DATA FOR THIS EXERCISE: Begin

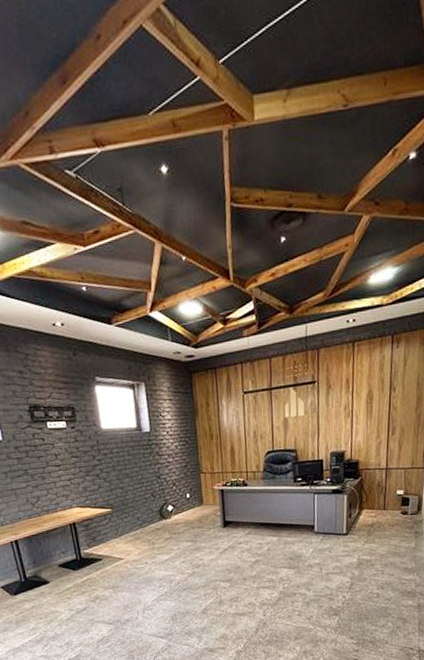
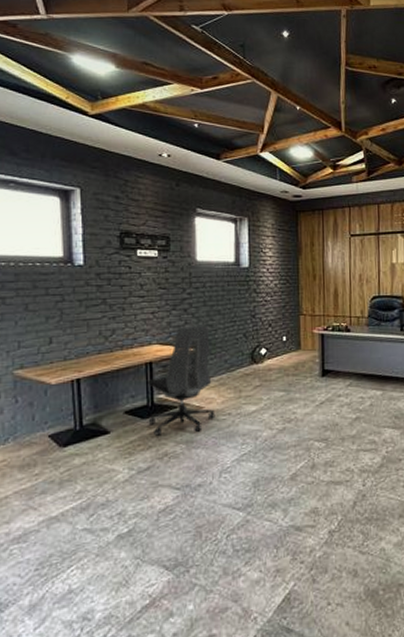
office chair: none [74,487,135,584] -> present [148,324,216,436]

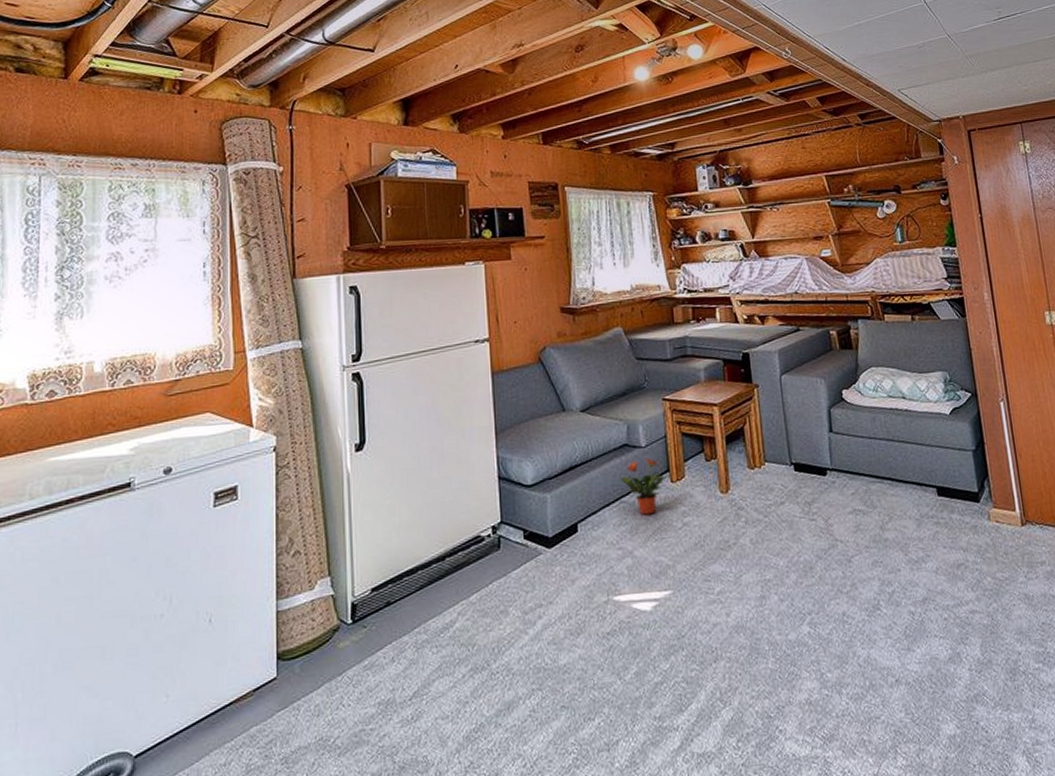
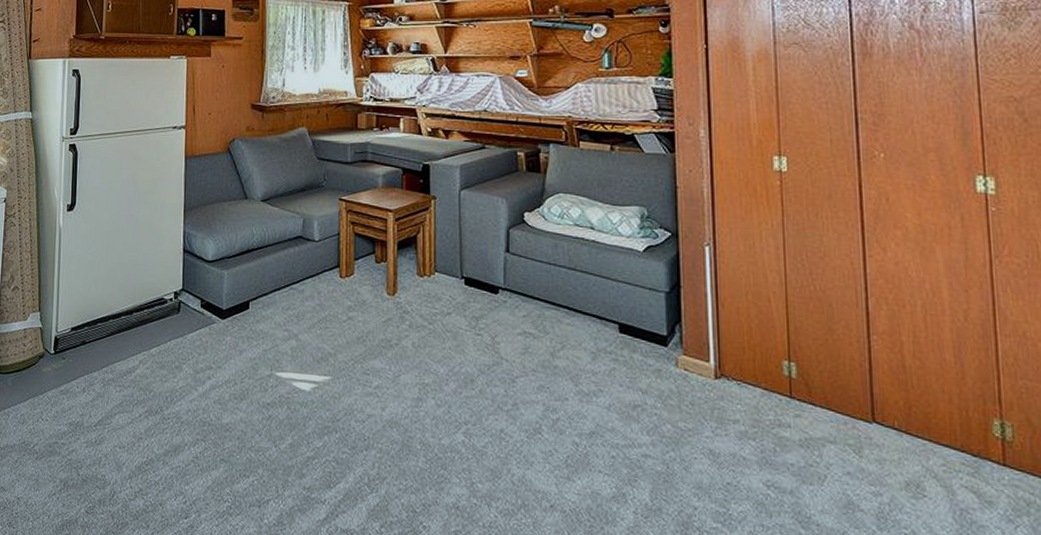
potted plant: present [621,458,668,515] -> none [293,252,337,304]

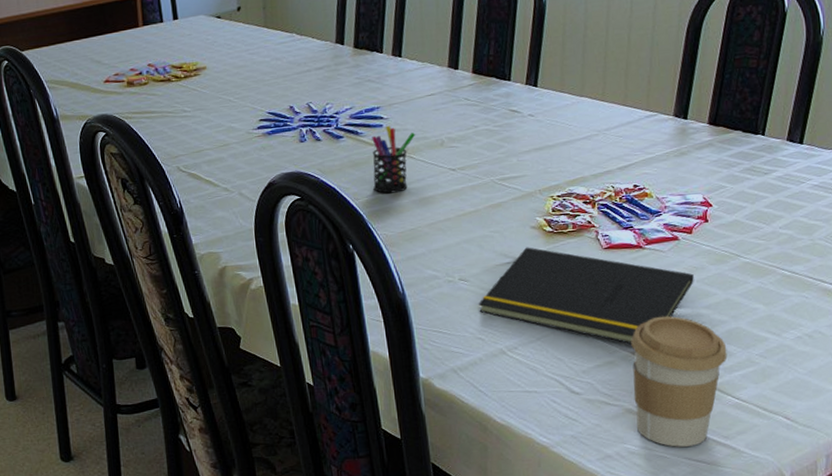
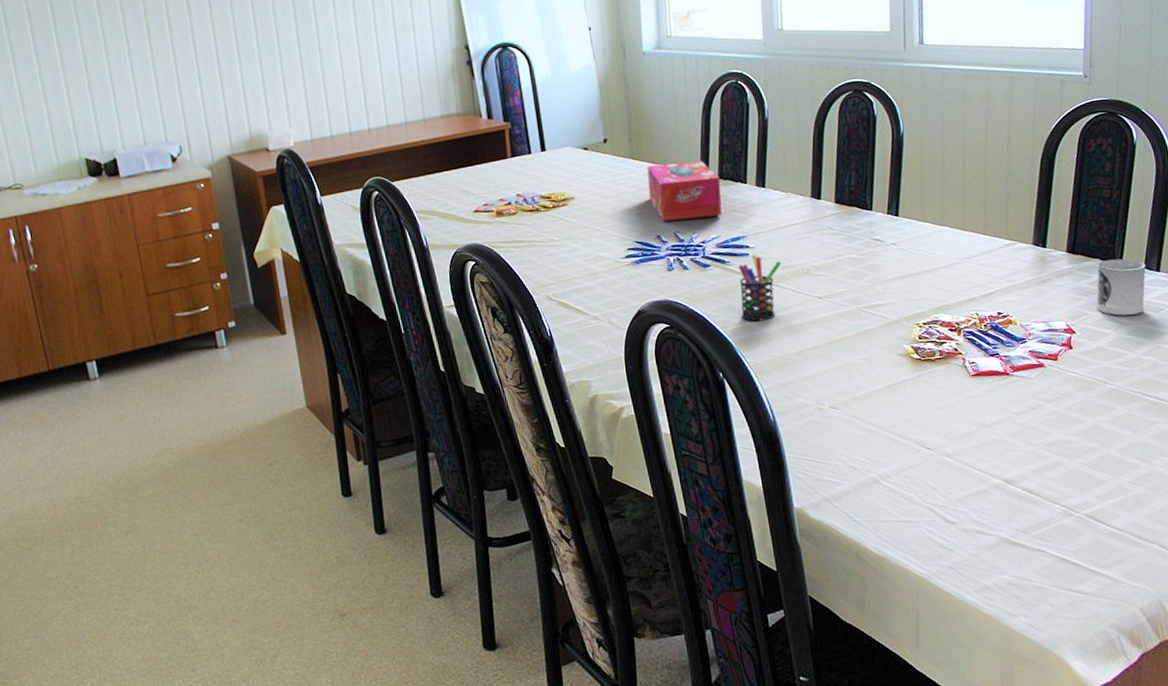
tissue box: none [281,28,357,92] -> present [647,160,723,222]
notepad: present [478,247,694,344] -> none [850,374,1062,472]
coffee cup: present [631,316,728,447] -> none [1003,443,1100,578]
cup: none [735,130,788,189] -> present [1096,258,1146,316]

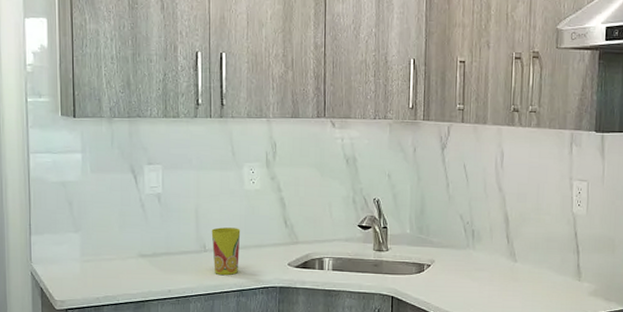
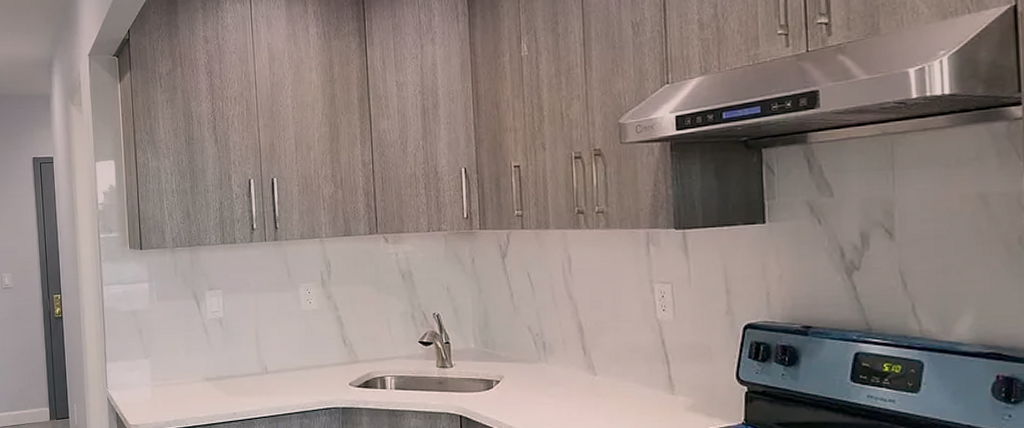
cup: present [211,227,241,276] -> none [271,349,301,397]

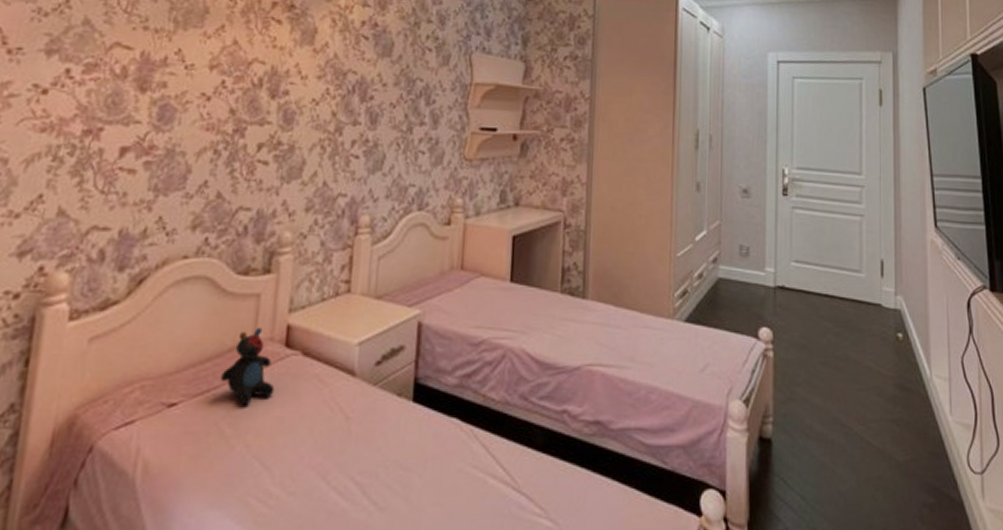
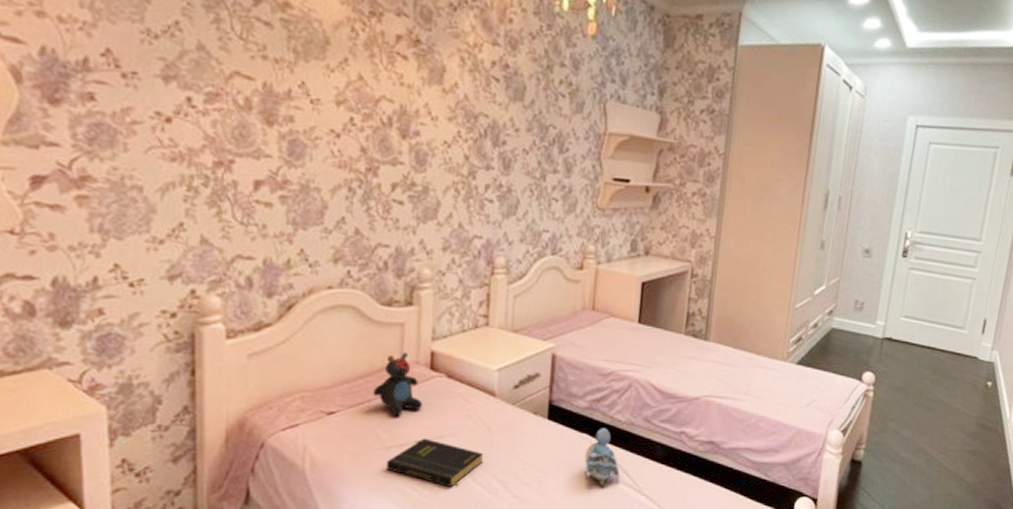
book: none [227,432,341,494] -> present [386,438,484,487]
plush toy: none [454,410,495,487] -> present [584,428,620,487]

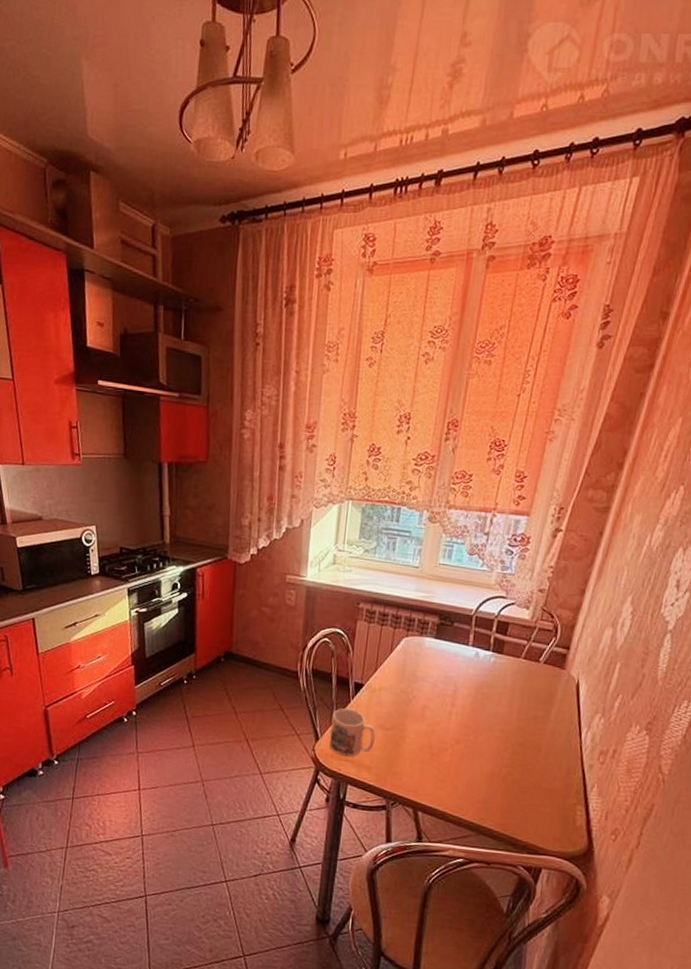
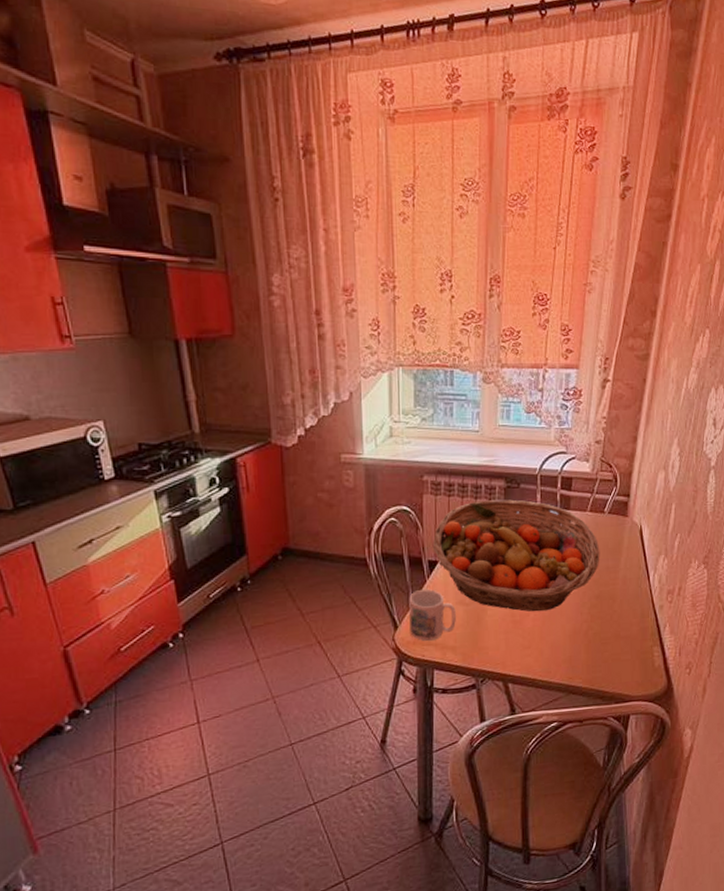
fruit basket: none [360,633,530,749] -> present [432,499,600,612]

DATA FOR THIS EXERCISE: End

## INSTRUCTION
In your reply, please set down exactly the lines from the one containing "book: none [227,432,341,494]" through the end of the records, with the pictures left out.

## ANSWER BOX
book: none [227,432,341,494] -> present [386,438,484,487]
plush toy: none [454,410,495,487] -> present [584,428,620,487]

fruit basket: none [360,633,530,749] -> present [432,499,600,612]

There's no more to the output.